=== SOURCE TEXT ===
## Introduction

In this notebook, we are going to explore and analyze sales data from Russian software firm - 1C Company. In this dataset, number of sales are recorded daily for each item and each shop from January 2013 to October 2015. Therefore, it forms a time series data with one day frequency. The aim of this project is to gain information (such as trend and pattern) using time series analysis and perform simple forecasting with statistical model.

Actually, the original task of this dataset (as stated in Kaggle) is to forecast total sales for each item-shop combination in the next month. This task can't be handled by traditional statistical time series analysis so we have to use advanced machine learning method for time series such as XGBoost and Long Short-Term Memory (LSTM) neural network. Instead, we will try to forecast the total sales summed over each item-shop combination. With this task, we can employ statistical time series analysis with ease.

## Importing Dataset

In [None]:
import numpy as np
import pandas as pd
from pandas import Series, DataFrame
import matplotlib.pyplot as plt
import seaborn as sns
from datetime import datetime

import os
for dirname, _, filenames in os.walk('/kaggle/input'):
    for filename in filenames:
        print(os.path.join(dirname, filename))

In [None]:
df = pd.read_csv('../input/competitive-data-science-predict-future-sales/sales_train.csv')
df.date = pd.to_datetime(df.date, format='%d.%m.%Y')
df

## Brief Exploratory Data Analysis (EDA)

In [None]:
df.describe()

As we can see, minimum value of item_price and item_cnt_day is negative. This is quite confusing as price and number of sales cannot be a negative number. We can check how many records that have these negative values.

In [None]:
print('Number of records with negative item_price: %d' %(len(df[df['item_price'] < 0])))
print('Number of records with negative item_cnt_day: %d' %(len(df[df['item_cnt_day'] < 0])))

### Negative item_price value

Only one record has negative item_price on it (item_id = 2973).

In [None]:
df[df['item_price']<0]

It is mostly like that an error or typo occured when assigning this value. Also, we can check every prices for item 2973 to confirm this error.

In [None]:
df[df['item_id'] == 2973].item_price.unique()

Best solution to handle this anomaly record is to drop it (select only records with non-negative item price).

=== ACTIVITY A ===
For each of the statements (i), (ii) and (iii) below, say yes or no according to the 1C sales notebook, and quote the exact words that decide it. (i) The sales are recorded from January 2013 to October 2015. (ii) More than one record has a negative item_price. (iii) The notebook's own forecast relies on statistical time series analysis rather than XGBoost or LSTM.
=== ACTIVITY B ===
Pick up the 1C sales notebook after its last sentence and continue it.

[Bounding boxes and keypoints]
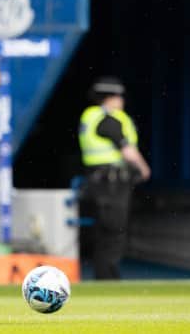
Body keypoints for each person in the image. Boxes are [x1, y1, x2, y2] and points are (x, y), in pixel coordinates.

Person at [78, 77, 150, 280]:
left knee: (103, 231)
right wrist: (144, 168)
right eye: (118, 96)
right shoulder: (109, 119)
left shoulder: (90, 116)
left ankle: (103, 276)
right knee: (114, 231)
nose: (121, 100)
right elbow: (126, 148)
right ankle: (109, 277)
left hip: (97, 180)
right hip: (111, 183)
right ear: (108, 98)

=== EXERCISE RESULT A ===
(i) Yes: "from January 2013 to October 2015"
(ii) No: "Only one record has negative item_price on it (item_id = 2973)."
(iii) Yes: "With this task, we can employ statistical time series analysis with ease."

=== EXERCISE RESULT B ===
In [None]:
df = df[df['item_price'] > 0]

### Negative item_cnt_day value

In [None]:
df[df['item_cnt_day']<0]

There are few number of records which has negative number of sales on it. Speaking of percentage, these 'abnormal' records have very small proportion to the entire records.

In [None]:
print('Proportion of records with negative item_cnt_day: %f%%' %(100*len(df[df['item_cnt_day']<0])/len(df)))

Nevertheless, we try not to drop these records because it may be valuable. Alternatively, we can interpret these negative sales as returned items (refund). With this interpretation, we should replace all the negative values with zeroes.

In [None]:
df.loc[df['item_cnt_day']<0,'item_cnt_day'] = 0

### Distribution of value

Now, let's look out the distribution plot of item_price and item_cnt_day using boxplot.

In [None]:
df.describe()

In [None]:
f, (ax1, ax2) = plt.subplots(figsize=(14,4), nrows=1, ncols=2)
sns.boxplot(df['item_price'].dropna(), ax=ax1)
sns.boxplot(df['item_cnt_day'].dropna(), ax=ax2)
f.suptitle('Distribution of item price and item sales per day')

The item_price plot indicates that almost every item has price value with order of magnitude of 10<sup>2</sup>. Surprisingly, a lot of items also have extremely high prices with order of magnitude of 10<sup>3</sup>-10<sup>4</sup>. One item has price at around 300000 which is very extreme compared to the other item prices. Let's take a look at what kind of item is it.

In [None]:
items = pd.read_csv('../input/competitive-data-science-predict-future-sales/items.csv')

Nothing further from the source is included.